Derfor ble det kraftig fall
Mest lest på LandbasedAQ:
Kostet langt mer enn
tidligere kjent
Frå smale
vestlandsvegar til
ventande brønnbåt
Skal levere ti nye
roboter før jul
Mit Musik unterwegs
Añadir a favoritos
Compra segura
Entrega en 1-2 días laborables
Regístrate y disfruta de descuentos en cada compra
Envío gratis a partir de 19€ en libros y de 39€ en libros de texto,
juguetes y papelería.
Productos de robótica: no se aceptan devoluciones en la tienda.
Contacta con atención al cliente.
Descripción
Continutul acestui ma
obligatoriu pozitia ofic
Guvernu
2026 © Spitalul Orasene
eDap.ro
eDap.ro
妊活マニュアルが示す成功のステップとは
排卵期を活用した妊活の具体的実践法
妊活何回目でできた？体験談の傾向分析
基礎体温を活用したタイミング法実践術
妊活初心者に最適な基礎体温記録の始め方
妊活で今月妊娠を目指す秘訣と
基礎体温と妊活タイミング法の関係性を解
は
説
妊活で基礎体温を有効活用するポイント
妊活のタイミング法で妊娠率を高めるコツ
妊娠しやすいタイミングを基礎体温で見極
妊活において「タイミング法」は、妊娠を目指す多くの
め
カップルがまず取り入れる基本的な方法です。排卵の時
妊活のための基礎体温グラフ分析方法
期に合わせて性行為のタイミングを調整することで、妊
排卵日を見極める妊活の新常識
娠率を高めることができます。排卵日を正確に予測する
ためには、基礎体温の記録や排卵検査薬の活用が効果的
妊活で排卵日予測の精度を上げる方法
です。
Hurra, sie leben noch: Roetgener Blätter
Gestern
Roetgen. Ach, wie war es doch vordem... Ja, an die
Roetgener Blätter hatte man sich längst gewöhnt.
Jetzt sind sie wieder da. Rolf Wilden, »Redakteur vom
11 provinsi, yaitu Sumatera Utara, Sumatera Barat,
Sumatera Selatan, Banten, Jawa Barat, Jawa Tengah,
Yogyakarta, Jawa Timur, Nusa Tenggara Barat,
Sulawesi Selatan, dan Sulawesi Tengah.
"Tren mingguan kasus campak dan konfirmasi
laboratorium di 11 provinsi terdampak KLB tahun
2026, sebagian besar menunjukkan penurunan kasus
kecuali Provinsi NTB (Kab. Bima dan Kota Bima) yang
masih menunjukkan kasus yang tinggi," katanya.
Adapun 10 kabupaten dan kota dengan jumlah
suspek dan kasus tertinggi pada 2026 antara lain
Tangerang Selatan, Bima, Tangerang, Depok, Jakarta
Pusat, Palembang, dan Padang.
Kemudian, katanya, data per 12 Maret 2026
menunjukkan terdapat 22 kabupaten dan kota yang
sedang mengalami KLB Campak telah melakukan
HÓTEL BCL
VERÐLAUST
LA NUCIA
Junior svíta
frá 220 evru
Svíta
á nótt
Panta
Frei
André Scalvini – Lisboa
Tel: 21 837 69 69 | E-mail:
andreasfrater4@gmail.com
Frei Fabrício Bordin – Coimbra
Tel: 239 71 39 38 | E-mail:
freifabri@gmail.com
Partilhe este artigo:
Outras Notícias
# # # # # # #
INSTRUCTIONS TO FOLLOW. Identify each line in the entries with the word "Sumatera" and copy it.

ANSWER BOX.
11 provinsi, yaitu Sumatera Utara, Sumatera Barat,
Sumatera Selatan, Banten, Jawa Barat, Jawa Tengah,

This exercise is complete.